Like photographs that often vivify, permanentize, and seizure the moments personally significant and precious to us because what camera captures is not merely visually preserved images but also the feelings that are related to certain moments and that could hardly be re-experienced without this medium, words are used directly for such purposes but with lesser degree for letters and characters are initially intentioned to record collectively important events. And compared to spoken language, the history of written form of languages is much near and short, suggesting a greater loss of connection between the current and the early ages. And despite of this lateness, writing system is much advantageous to withstand the test of time in term of the preservation of our spiritual selves.

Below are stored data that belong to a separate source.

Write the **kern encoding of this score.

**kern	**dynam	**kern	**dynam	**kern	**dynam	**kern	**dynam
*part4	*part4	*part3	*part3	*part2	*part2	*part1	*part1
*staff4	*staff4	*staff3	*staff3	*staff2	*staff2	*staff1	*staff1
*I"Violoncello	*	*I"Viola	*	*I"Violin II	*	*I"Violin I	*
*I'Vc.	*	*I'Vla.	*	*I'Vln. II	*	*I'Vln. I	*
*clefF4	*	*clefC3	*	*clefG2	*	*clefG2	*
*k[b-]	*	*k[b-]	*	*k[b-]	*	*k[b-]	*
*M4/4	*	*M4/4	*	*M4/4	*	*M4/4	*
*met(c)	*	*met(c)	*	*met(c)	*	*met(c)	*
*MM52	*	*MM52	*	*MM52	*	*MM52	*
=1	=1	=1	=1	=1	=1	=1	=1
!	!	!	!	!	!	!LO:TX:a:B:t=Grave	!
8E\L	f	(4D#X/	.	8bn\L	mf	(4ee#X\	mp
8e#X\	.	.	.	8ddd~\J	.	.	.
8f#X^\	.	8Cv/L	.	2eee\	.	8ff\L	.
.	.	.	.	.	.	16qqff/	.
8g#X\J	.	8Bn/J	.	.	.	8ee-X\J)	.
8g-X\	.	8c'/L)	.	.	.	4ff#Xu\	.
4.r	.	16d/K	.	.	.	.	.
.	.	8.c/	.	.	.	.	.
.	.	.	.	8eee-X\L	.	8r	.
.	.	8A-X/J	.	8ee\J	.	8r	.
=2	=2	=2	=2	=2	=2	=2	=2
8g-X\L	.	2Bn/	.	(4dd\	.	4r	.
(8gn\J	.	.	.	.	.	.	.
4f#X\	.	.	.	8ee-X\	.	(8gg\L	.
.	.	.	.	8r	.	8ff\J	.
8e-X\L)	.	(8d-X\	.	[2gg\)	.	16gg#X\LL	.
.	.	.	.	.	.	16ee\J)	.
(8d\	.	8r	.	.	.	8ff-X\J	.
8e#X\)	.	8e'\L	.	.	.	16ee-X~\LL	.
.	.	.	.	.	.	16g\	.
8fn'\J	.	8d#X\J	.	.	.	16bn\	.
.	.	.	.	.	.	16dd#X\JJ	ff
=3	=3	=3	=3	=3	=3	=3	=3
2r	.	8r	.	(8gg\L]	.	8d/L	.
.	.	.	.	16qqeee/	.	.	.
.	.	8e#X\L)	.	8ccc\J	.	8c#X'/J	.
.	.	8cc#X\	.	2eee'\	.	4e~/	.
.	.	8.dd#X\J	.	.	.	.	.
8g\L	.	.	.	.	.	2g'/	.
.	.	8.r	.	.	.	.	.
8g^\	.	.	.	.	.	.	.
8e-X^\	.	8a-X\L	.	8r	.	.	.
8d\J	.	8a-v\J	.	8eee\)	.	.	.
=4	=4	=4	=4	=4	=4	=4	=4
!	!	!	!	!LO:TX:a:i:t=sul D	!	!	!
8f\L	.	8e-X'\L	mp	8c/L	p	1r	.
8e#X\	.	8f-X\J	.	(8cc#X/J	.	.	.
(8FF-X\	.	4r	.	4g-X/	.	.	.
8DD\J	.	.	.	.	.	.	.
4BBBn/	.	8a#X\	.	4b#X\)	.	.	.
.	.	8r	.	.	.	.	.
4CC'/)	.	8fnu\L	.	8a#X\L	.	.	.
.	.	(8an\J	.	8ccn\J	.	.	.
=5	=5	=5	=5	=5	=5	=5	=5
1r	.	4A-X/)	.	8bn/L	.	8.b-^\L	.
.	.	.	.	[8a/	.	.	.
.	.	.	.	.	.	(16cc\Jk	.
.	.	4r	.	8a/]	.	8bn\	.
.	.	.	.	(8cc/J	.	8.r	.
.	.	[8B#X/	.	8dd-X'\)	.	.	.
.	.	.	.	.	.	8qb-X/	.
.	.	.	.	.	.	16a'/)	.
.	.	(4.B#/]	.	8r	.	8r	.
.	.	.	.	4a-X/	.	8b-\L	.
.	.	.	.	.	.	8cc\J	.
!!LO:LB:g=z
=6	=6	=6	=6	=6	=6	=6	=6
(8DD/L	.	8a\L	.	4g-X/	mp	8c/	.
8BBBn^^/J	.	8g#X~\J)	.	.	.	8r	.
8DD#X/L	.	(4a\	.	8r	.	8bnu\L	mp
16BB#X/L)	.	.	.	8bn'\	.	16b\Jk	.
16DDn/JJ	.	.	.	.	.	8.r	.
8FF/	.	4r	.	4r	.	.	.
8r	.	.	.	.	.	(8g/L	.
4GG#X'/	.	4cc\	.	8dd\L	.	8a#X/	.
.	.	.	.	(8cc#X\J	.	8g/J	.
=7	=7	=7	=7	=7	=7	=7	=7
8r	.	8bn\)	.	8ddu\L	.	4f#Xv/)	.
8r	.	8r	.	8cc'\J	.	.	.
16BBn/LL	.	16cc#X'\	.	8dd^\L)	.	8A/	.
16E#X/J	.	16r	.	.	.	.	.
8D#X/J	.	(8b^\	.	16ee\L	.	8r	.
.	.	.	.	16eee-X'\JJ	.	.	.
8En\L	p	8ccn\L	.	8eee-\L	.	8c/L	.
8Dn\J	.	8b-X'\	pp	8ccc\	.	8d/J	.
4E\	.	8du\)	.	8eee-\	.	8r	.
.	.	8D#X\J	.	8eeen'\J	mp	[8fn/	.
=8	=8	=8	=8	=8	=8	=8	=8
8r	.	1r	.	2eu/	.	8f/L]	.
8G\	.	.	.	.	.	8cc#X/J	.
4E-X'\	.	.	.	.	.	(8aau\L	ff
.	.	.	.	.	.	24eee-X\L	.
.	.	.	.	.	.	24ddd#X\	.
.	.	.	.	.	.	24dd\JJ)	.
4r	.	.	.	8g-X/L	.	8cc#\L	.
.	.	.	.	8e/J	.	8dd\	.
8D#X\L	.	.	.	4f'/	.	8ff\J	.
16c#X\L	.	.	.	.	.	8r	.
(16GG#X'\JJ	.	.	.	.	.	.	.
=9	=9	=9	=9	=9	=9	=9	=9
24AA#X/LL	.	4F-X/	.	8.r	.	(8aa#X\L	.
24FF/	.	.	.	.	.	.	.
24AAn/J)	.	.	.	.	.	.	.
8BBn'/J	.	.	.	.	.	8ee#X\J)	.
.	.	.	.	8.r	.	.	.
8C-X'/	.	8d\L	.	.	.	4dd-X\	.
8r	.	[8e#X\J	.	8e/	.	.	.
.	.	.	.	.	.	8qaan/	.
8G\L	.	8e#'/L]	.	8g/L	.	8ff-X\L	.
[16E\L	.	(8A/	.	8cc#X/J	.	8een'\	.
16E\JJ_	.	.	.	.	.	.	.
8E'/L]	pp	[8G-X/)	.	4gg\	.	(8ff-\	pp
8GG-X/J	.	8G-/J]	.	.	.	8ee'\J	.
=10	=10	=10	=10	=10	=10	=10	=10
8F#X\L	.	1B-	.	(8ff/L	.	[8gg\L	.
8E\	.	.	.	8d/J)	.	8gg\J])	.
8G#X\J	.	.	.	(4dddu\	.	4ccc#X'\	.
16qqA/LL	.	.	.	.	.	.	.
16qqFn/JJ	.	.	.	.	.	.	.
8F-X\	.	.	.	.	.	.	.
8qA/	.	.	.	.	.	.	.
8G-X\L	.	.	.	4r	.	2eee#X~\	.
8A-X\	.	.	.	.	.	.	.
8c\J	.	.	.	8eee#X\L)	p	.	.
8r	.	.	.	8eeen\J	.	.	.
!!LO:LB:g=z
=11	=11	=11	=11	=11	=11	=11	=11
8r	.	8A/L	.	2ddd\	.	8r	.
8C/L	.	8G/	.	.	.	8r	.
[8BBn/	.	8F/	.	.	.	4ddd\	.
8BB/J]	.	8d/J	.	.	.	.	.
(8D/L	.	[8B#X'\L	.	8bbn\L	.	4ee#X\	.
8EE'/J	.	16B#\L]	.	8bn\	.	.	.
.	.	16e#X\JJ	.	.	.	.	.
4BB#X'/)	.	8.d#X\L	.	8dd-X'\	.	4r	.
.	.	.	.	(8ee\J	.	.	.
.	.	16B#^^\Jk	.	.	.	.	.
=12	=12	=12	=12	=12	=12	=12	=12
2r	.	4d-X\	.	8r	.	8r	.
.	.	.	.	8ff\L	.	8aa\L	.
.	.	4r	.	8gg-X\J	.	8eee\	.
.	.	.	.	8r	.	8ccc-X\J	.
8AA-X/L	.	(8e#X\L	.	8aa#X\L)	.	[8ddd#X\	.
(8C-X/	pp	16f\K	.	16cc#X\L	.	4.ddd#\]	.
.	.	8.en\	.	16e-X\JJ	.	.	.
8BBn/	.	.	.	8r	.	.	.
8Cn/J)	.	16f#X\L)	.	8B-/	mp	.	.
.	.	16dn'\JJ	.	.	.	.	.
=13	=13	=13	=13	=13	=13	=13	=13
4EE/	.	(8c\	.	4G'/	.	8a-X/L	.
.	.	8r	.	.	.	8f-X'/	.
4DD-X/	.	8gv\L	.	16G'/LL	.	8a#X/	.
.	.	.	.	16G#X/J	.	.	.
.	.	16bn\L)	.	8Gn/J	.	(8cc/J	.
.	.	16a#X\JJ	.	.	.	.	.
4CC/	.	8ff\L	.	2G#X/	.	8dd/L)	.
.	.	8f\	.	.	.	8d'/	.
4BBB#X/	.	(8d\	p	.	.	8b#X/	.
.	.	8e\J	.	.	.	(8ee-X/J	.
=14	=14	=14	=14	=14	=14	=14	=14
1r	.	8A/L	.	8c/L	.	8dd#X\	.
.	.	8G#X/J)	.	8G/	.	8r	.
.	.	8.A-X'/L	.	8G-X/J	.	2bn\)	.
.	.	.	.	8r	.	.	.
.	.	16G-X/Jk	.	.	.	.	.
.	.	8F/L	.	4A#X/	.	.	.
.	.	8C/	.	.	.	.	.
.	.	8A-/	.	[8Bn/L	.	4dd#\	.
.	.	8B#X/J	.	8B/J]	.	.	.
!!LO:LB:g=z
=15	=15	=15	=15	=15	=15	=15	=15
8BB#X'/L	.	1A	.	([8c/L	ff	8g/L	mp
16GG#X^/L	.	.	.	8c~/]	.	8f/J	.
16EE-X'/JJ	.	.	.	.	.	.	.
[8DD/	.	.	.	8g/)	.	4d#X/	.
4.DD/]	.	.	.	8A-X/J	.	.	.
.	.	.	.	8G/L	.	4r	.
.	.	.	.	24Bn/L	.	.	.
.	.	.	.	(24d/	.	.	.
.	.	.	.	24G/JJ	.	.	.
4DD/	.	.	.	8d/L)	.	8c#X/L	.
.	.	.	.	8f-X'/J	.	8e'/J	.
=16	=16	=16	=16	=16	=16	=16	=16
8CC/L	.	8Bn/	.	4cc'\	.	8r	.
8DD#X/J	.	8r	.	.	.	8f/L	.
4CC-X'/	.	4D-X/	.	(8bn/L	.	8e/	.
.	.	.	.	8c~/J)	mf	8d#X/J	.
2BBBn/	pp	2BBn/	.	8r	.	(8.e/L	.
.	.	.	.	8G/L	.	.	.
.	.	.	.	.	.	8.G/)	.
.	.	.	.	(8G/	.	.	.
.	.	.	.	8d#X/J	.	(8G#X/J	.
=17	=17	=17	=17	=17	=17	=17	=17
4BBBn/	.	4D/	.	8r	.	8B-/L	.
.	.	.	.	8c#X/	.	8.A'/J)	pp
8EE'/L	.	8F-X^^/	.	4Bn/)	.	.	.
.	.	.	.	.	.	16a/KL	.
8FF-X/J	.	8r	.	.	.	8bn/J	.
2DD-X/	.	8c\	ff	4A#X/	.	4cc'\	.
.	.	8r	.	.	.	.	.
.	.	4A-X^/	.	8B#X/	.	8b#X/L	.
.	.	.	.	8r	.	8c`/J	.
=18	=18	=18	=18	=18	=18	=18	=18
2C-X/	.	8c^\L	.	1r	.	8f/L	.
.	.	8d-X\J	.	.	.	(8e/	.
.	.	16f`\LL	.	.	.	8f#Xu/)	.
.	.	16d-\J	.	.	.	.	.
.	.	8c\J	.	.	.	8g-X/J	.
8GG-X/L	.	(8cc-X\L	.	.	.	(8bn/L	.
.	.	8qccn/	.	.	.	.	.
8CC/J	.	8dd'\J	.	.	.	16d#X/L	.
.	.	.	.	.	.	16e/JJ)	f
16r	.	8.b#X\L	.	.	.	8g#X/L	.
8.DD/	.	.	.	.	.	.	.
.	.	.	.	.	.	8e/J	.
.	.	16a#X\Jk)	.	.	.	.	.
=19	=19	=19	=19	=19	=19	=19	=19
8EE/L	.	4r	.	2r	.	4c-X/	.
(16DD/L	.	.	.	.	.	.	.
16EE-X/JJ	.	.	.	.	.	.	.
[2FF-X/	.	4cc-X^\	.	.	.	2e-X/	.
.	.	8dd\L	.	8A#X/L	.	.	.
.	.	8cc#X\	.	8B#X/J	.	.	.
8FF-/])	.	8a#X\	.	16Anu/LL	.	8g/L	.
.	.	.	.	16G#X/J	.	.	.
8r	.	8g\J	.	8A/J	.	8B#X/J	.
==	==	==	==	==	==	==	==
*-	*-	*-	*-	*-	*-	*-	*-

And it is with the help of written language that our thoughts and ideas could be more widely disseminated, known, understood, critically examined or misinterpreted in the public so we won’t easily surrender our past to time. We can get more time to indulge in the past that existed in our mental world, even that past memory may very likely be distorted inevitably by the force of time. But we yearn for that literary remembrance because that may be the own way we can pretend that something beautiful could be at least partially remembered. And for many of us, the factualness of a written record of one’s past is not the point of concern here; instead, it’s the genuineness of the feelings inside the work that we value for we create words in order to preserve our inner selves from which our dreams come.